The Cern VM File System (CVMFS) is a service for fast and reliable software distribution on a global scale. It is capable of delivering scientific software onto physical nodes, virtual machines, and HPC clusters by providing POSIX read-only file system access. Files and metadata are downloaded on demand by means of HTTP requests and take advantage of aggressive caching on the client and at intermediate caches. The choice of the HTTP protocol enables the exploitation of standard web servers and web caches, including commercially-provided content delivery networks.
CVMFS was developed to assist the High Energy Physics (HEP) community to run data processing applications on the Worldwide LHC Computing Grid (WLCG). The scale of the deployment for HEP counts more than 1 billion files accessed by 100,000 nodes and cached on 5 replica servers and 400 web caches.
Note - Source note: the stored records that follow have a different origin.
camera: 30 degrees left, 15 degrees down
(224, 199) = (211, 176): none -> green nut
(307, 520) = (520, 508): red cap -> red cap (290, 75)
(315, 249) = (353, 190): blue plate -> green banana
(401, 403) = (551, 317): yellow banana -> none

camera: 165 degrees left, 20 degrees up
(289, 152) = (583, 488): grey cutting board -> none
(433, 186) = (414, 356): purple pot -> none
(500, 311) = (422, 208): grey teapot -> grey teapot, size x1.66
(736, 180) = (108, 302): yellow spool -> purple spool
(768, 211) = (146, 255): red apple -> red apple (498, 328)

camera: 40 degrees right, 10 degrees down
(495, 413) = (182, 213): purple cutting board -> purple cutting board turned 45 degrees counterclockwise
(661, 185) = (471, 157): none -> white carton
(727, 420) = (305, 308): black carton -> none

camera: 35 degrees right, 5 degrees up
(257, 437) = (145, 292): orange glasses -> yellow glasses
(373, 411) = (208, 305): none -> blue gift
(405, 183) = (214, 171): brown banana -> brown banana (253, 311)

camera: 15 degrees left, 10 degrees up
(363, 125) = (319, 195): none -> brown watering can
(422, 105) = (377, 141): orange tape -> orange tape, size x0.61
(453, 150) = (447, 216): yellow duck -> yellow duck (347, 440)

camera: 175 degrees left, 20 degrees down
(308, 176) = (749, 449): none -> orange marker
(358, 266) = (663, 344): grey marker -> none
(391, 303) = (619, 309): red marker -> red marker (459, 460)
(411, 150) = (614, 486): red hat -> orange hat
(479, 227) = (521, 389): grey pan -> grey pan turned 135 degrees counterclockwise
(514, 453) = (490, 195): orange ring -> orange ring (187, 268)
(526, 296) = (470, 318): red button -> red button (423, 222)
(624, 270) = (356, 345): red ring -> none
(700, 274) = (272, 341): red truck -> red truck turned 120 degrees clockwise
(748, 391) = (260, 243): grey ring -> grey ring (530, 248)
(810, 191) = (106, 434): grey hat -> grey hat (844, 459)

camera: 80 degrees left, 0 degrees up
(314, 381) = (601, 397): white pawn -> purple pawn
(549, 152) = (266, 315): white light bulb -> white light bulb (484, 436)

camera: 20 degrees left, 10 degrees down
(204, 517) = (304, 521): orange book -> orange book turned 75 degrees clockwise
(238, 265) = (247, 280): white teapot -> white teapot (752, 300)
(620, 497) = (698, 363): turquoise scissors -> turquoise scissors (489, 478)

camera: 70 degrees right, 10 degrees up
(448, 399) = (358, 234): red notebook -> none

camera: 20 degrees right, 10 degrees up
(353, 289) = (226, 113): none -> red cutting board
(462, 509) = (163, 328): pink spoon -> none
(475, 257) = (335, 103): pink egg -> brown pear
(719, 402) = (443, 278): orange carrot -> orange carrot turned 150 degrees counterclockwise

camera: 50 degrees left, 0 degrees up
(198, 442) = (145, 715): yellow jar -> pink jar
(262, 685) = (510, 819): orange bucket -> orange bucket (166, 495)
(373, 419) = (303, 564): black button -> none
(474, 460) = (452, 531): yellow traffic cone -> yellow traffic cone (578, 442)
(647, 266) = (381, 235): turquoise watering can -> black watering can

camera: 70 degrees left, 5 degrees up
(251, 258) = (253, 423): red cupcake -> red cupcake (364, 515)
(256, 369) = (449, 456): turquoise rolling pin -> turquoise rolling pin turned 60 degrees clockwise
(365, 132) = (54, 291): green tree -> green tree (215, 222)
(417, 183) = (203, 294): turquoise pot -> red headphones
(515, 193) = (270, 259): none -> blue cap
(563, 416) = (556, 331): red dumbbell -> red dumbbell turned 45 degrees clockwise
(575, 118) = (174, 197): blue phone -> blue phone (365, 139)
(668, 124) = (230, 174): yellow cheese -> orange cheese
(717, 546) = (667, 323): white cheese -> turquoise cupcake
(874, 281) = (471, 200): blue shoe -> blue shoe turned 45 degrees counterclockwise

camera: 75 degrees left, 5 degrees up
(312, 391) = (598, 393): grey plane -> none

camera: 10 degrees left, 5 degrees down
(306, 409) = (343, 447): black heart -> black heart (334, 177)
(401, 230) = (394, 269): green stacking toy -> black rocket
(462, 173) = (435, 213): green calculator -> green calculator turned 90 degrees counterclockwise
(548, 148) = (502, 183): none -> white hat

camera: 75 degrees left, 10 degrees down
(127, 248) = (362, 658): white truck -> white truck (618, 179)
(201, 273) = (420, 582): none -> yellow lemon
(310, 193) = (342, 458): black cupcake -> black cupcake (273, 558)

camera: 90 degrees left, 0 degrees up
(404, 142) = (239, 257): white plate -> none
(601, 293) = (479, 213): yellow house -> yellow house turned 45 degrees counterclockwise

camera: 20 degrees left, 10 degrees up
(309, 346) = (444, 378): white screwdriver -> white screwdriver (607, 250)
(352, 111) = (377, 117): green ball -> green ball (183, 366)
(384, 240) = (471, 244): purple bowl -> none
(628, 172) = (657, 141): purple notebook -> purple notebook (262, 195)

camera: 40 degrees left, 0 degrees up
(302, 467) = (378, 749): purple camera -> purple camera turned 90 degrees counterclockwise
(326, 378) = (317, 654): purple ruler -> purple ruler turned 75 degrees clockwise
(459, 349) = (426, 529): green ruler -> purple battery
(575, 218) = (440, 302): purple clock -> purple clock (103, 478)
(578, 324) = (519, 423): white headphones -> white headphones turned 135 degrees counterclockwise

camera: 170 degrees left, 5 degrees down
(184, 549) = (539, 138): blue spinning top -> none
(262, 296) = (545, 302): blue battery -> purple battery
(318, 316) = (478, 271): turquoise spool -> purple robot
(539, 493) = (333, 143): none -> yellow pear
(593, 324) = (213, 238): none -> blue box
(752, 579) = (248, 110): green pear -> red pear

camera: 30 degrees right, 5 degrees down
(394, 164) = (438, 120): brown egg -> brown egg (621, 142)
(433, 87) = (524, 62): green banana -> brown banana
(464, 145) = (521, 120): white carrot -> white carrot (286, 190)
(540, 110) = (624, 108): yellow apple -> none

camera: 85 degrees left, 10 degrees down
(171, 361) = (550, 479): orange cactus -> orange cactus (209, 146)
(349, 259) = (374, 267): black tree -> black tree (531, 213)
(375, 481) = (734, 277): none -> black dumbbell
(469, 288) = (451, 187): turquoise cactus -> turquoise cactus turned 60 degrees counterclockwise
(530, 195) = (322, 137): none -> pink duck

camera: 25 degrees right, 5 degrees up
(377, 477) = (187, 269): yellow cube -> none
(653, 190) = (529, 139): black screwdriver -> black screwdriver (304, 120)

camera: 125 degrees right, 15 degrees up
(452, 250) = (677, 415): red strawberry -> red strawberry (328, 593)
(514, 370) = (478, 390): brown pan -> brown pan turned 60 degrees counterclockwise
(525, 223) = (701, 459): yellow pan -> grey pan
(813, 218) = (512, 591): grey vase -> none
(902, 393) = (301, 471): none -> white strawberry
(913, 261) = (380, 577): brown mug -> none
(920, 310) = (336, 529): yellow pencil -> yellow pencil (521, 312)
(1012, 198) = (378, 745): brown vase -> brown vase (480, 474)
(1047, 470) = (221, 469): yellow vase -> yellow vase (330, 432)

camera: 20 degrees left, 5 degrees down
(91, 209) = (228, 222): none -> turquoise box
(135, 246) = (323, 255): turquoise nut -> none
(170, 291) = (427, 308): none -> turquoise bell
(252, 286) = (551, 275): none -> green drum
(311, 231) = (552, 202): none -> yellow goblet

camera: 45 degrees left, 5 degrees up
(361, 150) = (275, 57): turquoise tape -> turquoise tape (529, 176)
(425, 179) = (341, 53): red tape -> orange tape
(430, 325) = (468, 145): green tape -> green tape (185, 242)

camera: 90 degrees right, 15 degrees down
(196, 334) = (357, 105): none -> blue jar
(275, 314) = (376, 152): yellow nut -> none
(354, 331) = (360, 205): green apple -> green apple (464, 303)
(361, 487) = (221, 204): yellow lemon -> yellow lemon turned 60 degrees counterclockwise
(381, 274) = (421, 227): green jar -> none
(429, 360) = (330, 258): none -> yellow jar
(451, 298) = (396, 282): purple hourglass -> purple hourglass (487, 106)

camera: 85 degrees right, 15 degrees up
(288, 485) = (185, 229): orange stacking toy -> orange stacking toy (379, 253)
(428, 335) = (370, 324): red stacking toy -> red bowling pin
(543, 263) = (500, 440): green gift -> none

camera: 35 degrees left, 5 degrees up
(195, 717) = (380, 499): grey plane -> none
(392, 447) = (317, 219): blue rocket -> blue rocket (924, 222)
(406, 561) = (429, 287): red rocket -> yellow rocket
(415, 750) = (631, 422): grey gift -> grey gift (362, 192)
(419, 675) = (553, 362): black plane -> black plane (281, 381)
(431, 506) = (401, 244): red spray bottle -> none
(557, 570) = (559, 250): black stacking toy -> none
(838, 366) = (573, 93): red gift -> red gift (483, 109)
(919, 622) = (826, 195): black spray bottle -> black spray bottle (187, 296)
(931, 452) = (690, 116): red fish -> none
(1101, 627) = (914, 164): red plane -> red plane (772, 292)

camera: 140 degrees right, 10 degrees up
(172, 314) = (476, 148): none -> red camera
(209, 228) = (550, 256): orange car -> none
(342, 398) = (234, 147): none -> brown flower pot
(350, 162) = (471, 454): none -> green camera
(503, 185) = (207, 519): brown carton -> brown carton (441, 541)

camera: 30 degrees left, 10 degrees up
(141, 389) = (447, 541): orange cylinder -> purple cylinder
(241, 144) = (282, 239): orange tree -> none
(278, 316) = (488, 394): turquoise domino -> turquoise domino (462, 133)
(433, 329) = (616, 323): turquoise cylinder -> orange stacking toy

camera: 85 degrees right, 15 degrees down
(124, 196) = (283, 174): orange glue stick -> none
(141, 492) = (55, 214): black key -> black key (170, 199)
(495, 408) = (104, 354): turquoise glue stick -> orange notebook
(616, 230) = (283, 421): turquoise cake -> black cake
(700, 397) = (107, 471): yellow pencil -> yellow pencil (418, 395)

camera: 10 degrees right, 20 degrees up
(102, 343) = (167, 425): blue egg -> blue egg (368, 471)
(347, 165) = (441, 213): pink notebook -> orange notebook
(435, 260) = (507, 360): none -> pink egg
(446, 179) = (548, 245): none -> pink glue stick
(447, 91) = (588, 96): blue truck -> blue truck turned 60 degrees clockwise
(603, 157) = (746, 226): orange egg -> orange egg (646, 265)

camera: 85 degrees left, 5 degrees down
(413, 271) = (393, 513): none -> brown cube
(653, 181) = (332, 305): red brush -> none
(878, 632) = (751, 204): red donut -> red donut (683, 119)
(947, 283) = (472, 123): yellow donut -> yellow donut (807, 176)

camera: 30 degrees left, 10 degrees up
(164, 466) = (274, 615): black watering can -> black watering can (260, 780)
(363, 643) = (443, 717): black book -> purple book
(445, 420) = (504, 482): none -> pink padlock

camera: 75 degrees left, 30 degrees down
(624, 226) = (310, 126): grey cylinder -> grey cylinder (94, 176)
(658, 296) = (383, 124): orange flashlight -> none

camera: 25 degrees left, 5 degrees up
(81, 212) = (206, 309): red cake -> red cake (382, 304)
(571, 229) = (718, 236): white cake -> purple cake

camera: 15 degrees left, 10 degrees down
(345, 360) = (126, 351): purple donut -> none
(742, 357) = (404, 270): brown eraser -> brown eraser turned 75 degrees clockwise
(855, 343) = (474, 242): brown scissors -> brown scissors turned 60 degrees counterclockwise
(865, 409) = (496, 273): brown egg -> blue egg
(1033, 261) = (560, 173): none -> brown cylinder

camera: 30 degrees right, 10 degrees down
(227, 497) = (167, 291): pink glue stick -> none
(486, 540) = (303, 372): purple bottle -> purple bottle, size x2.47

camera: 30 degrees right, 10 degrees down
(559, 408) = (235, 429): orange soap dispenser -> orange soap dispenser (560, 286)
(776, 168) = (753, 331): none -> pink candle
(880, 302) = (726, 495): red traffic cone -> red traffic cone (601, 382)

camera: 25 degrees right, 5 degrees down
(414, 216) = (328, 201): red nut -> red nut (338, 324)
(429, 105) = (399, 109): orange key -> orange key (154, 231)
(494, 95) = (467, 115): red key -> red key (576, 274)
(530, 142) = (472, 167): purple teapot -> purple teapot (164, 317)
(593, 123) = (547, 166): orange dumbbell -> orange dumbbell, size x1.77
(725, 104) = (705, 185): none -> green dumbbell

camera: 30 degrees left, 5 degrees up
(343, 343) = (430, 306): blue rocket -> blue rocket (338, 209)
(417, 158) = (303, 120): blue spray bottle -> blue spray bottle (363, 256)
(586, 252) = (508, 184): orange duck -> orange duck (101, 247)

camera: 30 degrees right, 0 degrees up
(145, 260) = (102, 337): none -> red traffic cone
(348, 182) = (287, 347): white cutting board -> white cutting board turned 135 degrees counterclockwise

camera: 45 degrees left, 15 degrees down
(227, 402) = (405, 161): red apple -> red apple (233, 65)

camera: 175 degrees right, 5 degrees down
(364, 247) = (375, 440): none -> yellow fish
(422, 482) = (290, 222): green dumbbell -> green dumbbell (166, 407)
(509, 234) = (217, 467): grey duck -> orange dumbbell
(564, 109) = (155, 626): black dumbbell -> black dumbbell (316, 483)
Potential applications of CVMFS, however, are not confined to the HEP world. The recent addition of S3 as data storage backend for CVMFS makes it readily deployable on Amazon Web Services and compatible with the Ceph-provided S3 API. In addition, the specialized DUCC (Daemon that Unpacks Container images into CVMFS) component supports the publication of container images in their extracted form into CVMFS. Such functionality replaces and goes beyond the service provided by container registries (e.g., Docker Hub) as published images are usable by container daemons (e.g., Docker, Singularity) without the need of pulling and unpacking them first.